Gypsum's Eagle Valley Clean Energy Selected to Accept Biomass Deliveries

Biomass Removals from Public Lands Help Reduce Wildfires

Suppliers May Qualify for BCAP Delivery Assistance

Colorado U.S. Senator Michael Bennet today announced that Eagle Valley Clean Energy, LLC in Gypsum has been selected by the U.S. Department of Agriculture (USDA) to accept biomass deliveries as part of the Biomass Crop Assistance Program (BCAP). The removal of dead or diseased trees from public lands is a crucial piece of the strategy to reduce the risk of wildfires in Colorado and across the West and helps generate clean energy.

Eagle Valley Clean Energy is one of 36 energy facilities in 14 states to be selected. The renewable energy plant in Gypsum also benefitted from a $40 million loan guarantee from USDA’s Rural Development initiative, a program Bennet fought to include in the 2014 Farm Bill.

“Biomass may not be what you typically think about when it comes to Colorado’s abundant energy resources, but this is an innovative way to generate clean energy while reducing the risk of catastrophic wildfires,” Bennet said. “These efforts support local businesses, promote a clean energy economy, and protect our forests and communities from the threat of wildfires. These are the types of investments that will get us out of the vicious cycle of needing to devote so many resources to wildfire suppression without addressing mitigation and preparedness.”

BCAP was authorized as part of the 2014 Farm Bill that Bennet, a member of the Senate Agriculture Committee, helped craft with the input of Colorado’s farmers, ranchers, and conservation community. Of the total $25 million per year authorized for BCAP, up to 50 percent ($12.5 million) is available each year to assist biomass owners with the cost of delivery of agricultural or forest residues for energy generation. Some BCAP payments will target the removal of dead or diseased trees from National Forests and Bureau of Land Management public lands for renewable energy, which reduces the risk of forest fire.

Farmers, ranchers or foresters who harvest and deliver forest or agricultural residues to a BCAP-qualified energy facility may be eligible for financial assistance for deliveries. The USDA Farm Service Agency (FSA), which administers BCAP, will begin accepting applications from biomass owners from July 28 through Aug. 25. Deliveries of residues for approved contracts may be made through Sept. 26, 2014.

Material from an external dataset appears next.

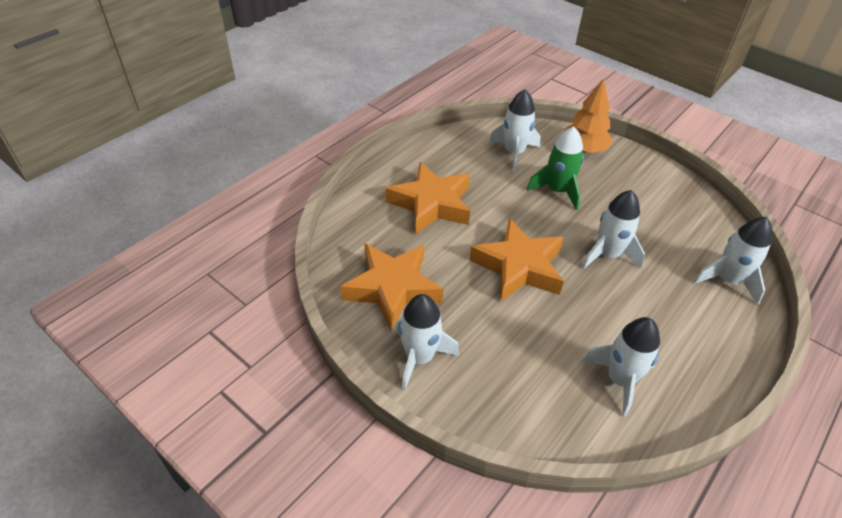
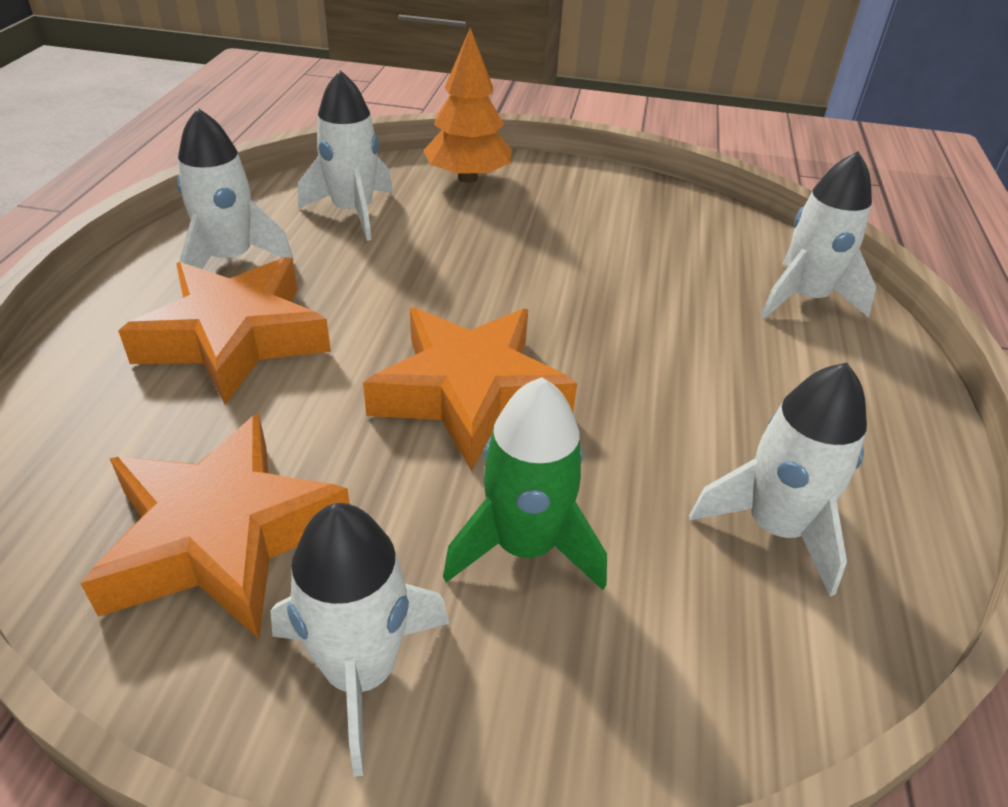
camera: 30 degrees left, 5 degrees down
(557, 191) = (462, 248): green rocket -> green rocket (524, 546)
(607, 254) = (607, 320): white rocket -> white rocket (230, 259)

Bennet has fought to secure resources for wildfires and to focus attention on the importance of fire preparedness efforts. He recently urged congress to support emergency funding for wildfire mitigation, and introduced legislation with Senator Mike Crapo (R-ID) to provide a funding stream for FEMA and the U.S. Forest Service to award competitive grants to states for projects related to mitigation and preparedness.

As a member of the Senate Agriculture Committee, Bennet was instrumental in including the National Forest Insect and Disease Treatment Act in the Farm Bill. He also secured several other provisions designed to reduce the risk of wildfire into the Farm Bill, including the permanent reauthorization of stewardship contracting and the nationwide expansion of “good neighbor” authority. Last November, he chaired a subcommittee hearing entitled “Shortchanging Our Forests: How Tight Budgets and Management Decisions Can Increase the Risk of Wildfire” to discuss the importance of mitigation work.